Here's a list of Rockies items we should see over the coming days:
- Brian Fuentes signed to a multi-year deal. Considering the money that's being bandied about for mediocre relievers (and mediocre starters, as Paul Byrd can attest) this year, consider this a good thing.
- Larry Bigbie traded. Where to is up in the air, but the Rockies have three left handed batting outfielders and Bigbie seems the odd man out because a) he is a player many teams have been interested in from his Baltimore days, and b) due to service time, he's more expensive than either Jorge Piedra or Brad Hawpe. Hawpe should be the best power hitter of the three given his history, while the other two bring better defense. Given that there's not a whole lot else separating them, you can see how the Rox came to their decision to go this way.
- A catcher acquired. O'Dowd wisely hasn't gotten too involved in the early player movement of this offseason, instead waiting for the market to come back to earth. Chances are it will, and let's hope the team will end up with a couple of bargains. Early on, sellers and agents rule the market, but as we creep to the non-tender deadline later in the month and then beyond, the fulcrum of power swings to the buyers and GM's. The benefits of this approach are in the bottom line, but at a cost of the premium talent available.
If it's true that the reason spending is way up this offseason is in fact the increased revenue stream from these sources, then that means that while some teams are spending the cash as soon as it comes in, like the Mets -who along with the Red Sox and Yankees also are benefitting from the revenue of their own cable network- others, including our Rockies, are socking away the dough.
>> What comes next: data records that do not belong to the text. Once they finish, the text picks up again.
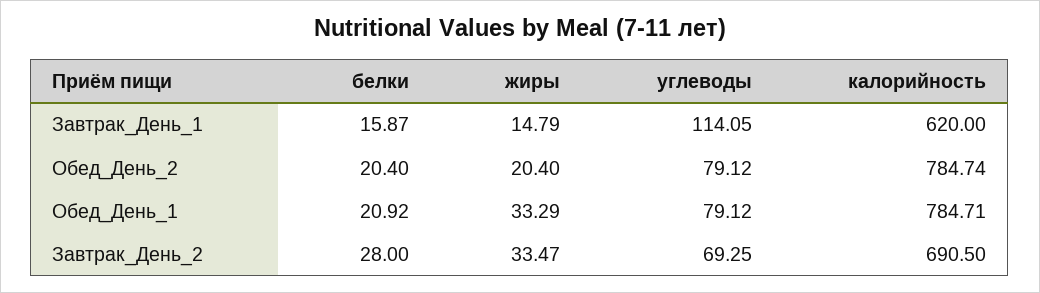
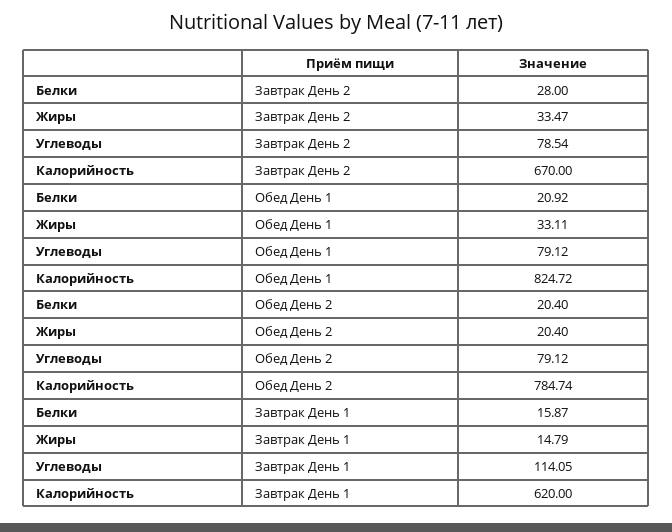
  {
    "белки": {
      "Завтрак_День_1": 15.87,
      "Обед_День_2": 20.4,
      "Обед_День_1": 20.92,
      "Завтрак_День_2": 28
    },
    "жиры": {
      "Завтрак_День_1": 14.79,
      "Обед_День_2": 20.4,
-     "Обед_День_1": 33.29,
+     "Обед_День_1": 33.11,
      "Завтрак_День_2": 33.47
    },
    "углеводы": {
      "Завтрак_День_1": 114.05,
      "Обед_День_2": 79.12,
      "Обед_День_1": 79.12,
-     "Завтрак_День_2": 69.25
+     "Завтрак_День_2": 78.54
    },
    "калорийность": {
      "Завтрак_День_1": 620,
      "Обед_День_2": 784.74,
-     "Обед_День_1": 784.71,
+     "Обед_День_1": 824.72,
-     "Завтрак_День_2": 690.5
+     "Завтрак_День_2": 670
    }
  }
Why is this good? Last year the Rockies were fourteen wins off of a .500 pace, even if they were somehow able to come up with the money to pick up the best available free agents at their positions of greatest need: outfielder Brian Giles, catcher Ramon Hernandez and starter AJ Burnett, I could see the team still struggling just to reach that mediocre barrier. The core of the team just isn't quite mature enough to make that step worthwhile for competitive purposes. What's more, the contracts would then hamstring the team in the same fashion as the four big deals handed out to Denny Neagle, Mike Hampton, Larry Walker and Todd Helton earlier this decade. No, for this year at least, I'm okay with this measured approach. Focus on what we have, let it rise naturally, and then strike quickly when we're ready. I have a hunch that won't be very far into the future, but for now waiting is the correct watchword.